I made a mental note to follow up on her travels, but never quite got around to it — until last week when the next instalment of this amazing woman’s fascinating journey dropped into my inbox, courtesy of the Roaringwater Journal.
In it, Charleville native Brian O’Riordan described meeting Mary Harper the following year on a small polar expedition ship, the Professor Multanovskiy, as it was crossing Drake Passage between Antarctica and South America.

She was 80 by then but had no difficulty making her way around the ship as 40ft waves crashed outside, O’Riordan recalls. Their conversation on the ship’s bridge was interrupted when “an almighty wave shook the ship” and he retreated to his cabin to find his wife injured.
He set out to find out more about her and, in that search, came across a framed copy of the interview I wrote for this paper all those years ago. It still hangs in O’Sullivan’s bar in Crookhaven.
By a strange coincidence, a friend was travelling in the area just last week and sent me a photo of the framed article. Mary Harper was in the ether.
And, thanks to Brian O’Riordan, we now know what happened next.
She stayed in Crookhaven for a week where she happily acted as guest of honour during the regatta taking place at the time. After that, she set off again, sailing around the south coast of Ireland, up the Irish Sea, through the Caledonian canal in Scotland and across the North Sea to Sweden. There, she met friends and together they sailed back to Nova Scotia.
Her boat had been damaged on rocks around Sweden so she bought a new one, called it Kuan Yinn III and continued to sail until she was 88. She died, aged 92, on December 17, 2008.
When that date comes around, we might recall a woman whose singular achievement never made the records book because, as she put it herself: “I did not officially leave Newfoundland and I did not officially enter Ireland.”
That did not matter a jot to her; all she wanted to do was sail and feel like a free spirit as she took in the vast majesty of the ocean, the sky, and the rolling, unpolluted waves.
Her world record is still remembered, though. As Brian O’Riordan writes: “Mary Harper was an intrepid sailor. She has not entered the Guinness Book of Records because of a technicality, but her exploits must not be forgotten.”
Her indomitable spirit must not be forgotten either. I have often summoned it up to remind me of any number of things; that age is only a number; that anything is possible; that society might render older women invisible, but that does not diminish their power.
This week, news of Mary Harper’s continuing adventures also offered welcome balm at a time when the news cycle has been particularly bleak. It is hard, particularly now, to remember the strength and depth of the human spirit when it is under continuous assault.

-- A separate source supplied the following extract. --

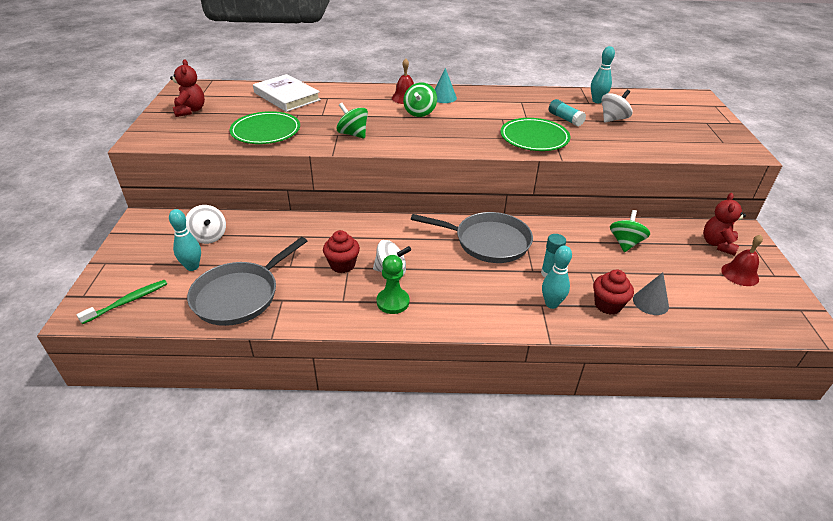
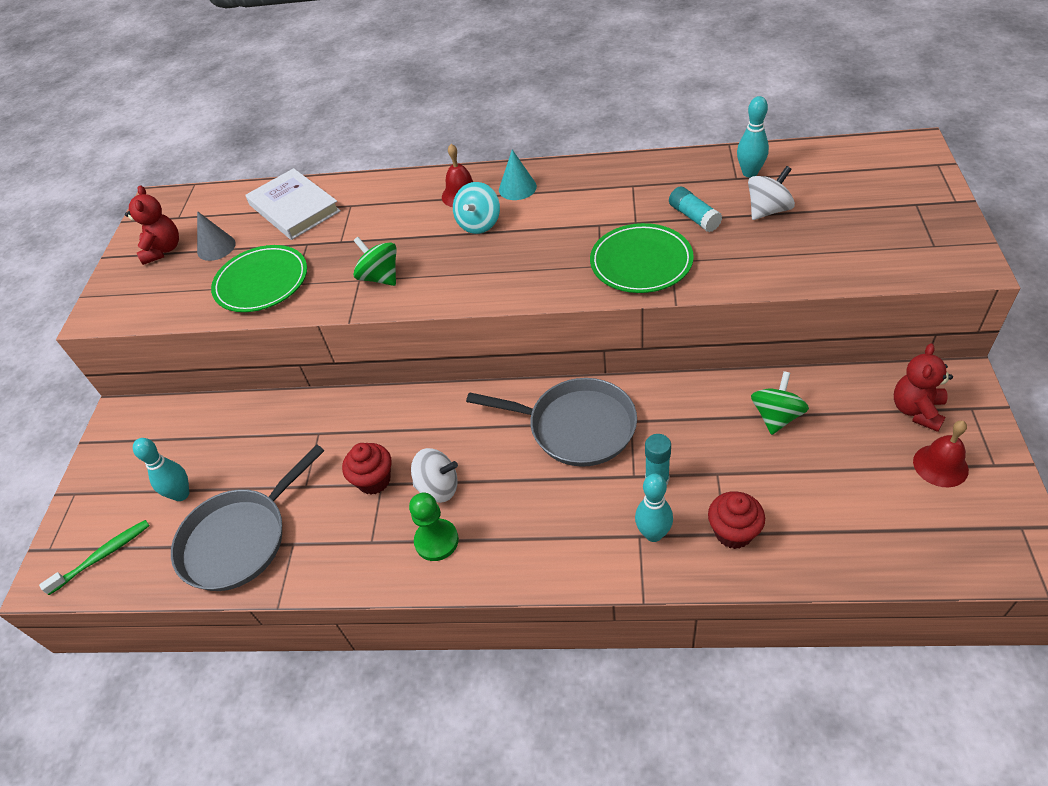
camera: 10 degrees right, 10 degrees up
(209, 236) = (202, 441): white spinning top -> none
(420, 112) = (479, 224): green spinning top -> turquoise spinning top
(650, 302) = (796, 525): grey cone -> grey cone (216, 247)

Try as we might, it is a challenge to stay buoyant in an echo chamber that parses the impact of an ever-growing list of crises — the climate emergency, the spiralling cost of living, a chronic housing shortage, war in Ukraine, and political chaos in Britain and the North. Add to that, reports of the unspeakable grief facing those who lost loved ones in a Halloween crowd surge in Seoul and the victims of a pedestrian bridge collapse in India.
News outlets never pretended to be purveyors of good news — nor should they — but perhaps technology has amplified the myriad issues affecting people all around the world. Check in on the headlines on any one of your always-at-hand devices and, before you can say “doom-scroll”, you are down the rabbit hole of despair.
That is why every now and again, I withdraw for a moment to recall people such as Mary Harper and remember that the human spirit is a remarkably robust thing.
She was born in 1916 and lived through two world wars, an economic depression, indeed several, and health epidemics from polio and TB to Aids. As did everyone else living during that time. I don’t know what they did to keep the balance between light and shade, but it seems that we have lost our ability to find that balance.
Few of us will ever set out to cross the expanse of the Atlantic alone in a 30ft boat as Mary Harper did, but her ‘anything is possible’ attitude is a welcome reminder that we can chart a course through these very choppy waters.